I listed the column names and types: integers, floats, and objects. After that, I used the describe() method to calculate important statistics such as minimum, maximum, mean, and standard deviation.
Visualization
To better understand the data, I created histograms for continuous variables and boxplots to detect outliers. For example, I found some very large values in ratings_count (over 4–5 million), which showed strong outliers.
To compare variables on the same scale, I applied normalization with min–max scaling. I plotted the normalized data again with boxplots, which made it easier to see patterns.
Categorical Analysis
I also explored the categorical variables:
The most repeated book title was Salem’s Lot (Korku Ağı), which appeared 11 times.
Agatha Christie was the author with the most books (69 titles).
Most of the books were in English (10,594 out of 13,714).
I created a pie chart to show the top 7 languages: English, British English, Spanish, American English, German, French, and Japanese.
Author and Rating Analysis
Next, I studied the authors and ratings:
I grouped the data by authors to find the top 10 authors with the most books and showed the results in a bar chart.

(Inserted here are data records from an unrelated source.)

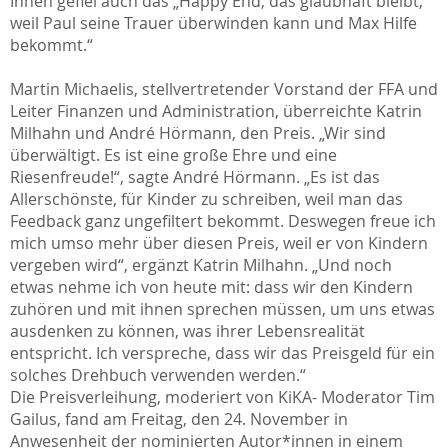
Ihnen gefiel auch das „Happy End, das glaubhaft bleibt,
weil Paul seine Trauer überwinden kann und Max Hilfe
bekommt.“
Martin Michaelis, stellvertretender Vorstand der FFA und
Leiter Finanzen und Administration, überreichte Katrin
Milhahn und André Hörmann, den Preis. „Wir sind
überwältigt. Es ist eine große Ehre und eine
Riesenfreude!“, sagte André Hörmann. „Es ist das
Allerschönste, für Kinder zu schreiben, weil man das
Feedback ganz ungefiltert bekommt. Deswegen freue ich
mich umso mehr über diesen Preis, weil er von Kindern
vergeben wird“, ergänzt Katrin Milhahn. „Und noch
etwas nehme ich von heute mit: dass wir den Kindern
zuhören und mit ihnen sprechen müssen, um uns etwas
ausdenken zu können, was ihrer Lebensrealität
entspricht. Ich verspreche, dass wir das Preisgeld für ein
solches Drehbuch verwenden werden.“
Die Preisverleihung, moderiert von KiKA- Moderator Tim
Gailus, fand am Freitag, den 24. November in
Anwesenheit der nominierten Autor*innen in einem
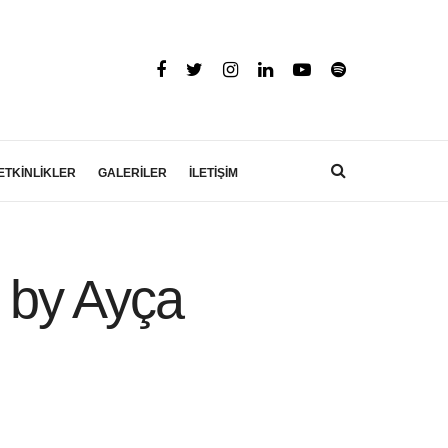
ETKİNLİKLER
GALERİLER
İLETİŞİM
 by Ayça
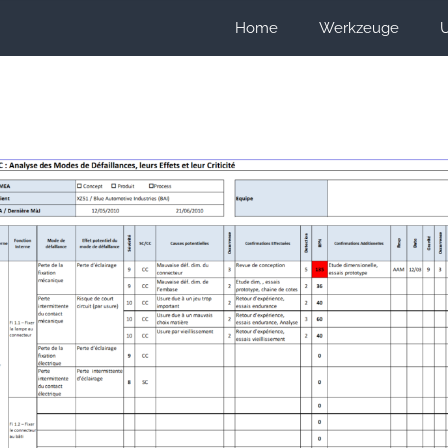
Home
Werkzeuge
U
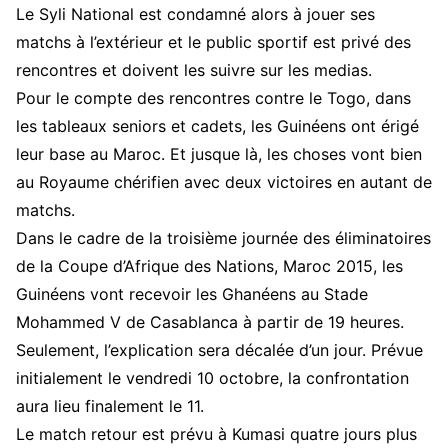
Le Syli National est condamné alors à jouer ses
matchs à l’extérieur et le public sportif est privé des
rencontres et doivent les suivre sur les medias.
Pour le compte des rencontres contre le Togo, dans
les tableaux seniors et cadets, les Guinéens ont érigé
leur base au Maroc. Et jusque là, les choses vont bien
au Royaume chérifien avec deux victoires en autant de
matchs.
Dans le cadre de la troisième journée des éliminatoires
de la Coupe d’Afrique des Nations, Maroc 2015, les
Guinéens vont recevoir les Ghanéens au Stade
Mohammed V de Casablanca à partir de 19 heures.
Seulement, l’explication sera décalée d’un jour. Prévue
initialement le vendredi 10 octobre, la confrontation
aura lieu finalement le 11.
Le match retour est prévu à Kumasi quatre jours plus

I compared the top 10 authors with the highest average ratings and the bottom 5 authors with the lowest ratings.
Using scatterplots and jointplots, I checked the relationship between:
Number of text reviews and average rating → books with more reviews usually had a higher rating.
Number of ratings and average rating → books with more ratings (sometimes over 1 million) also tended to have a higher rating.
Key Findings
From this project, I found that:
Harry Potter books were among the top 5 most read.
Agatha Christie is the most productive author.
The dataset is strongly dominated by English-language books.
Both review count and rating count are positively connected with higher average ratings.
This study gave me valuable experience in using Python for data science and helped me understand how to find meaningful patterns in large datasets.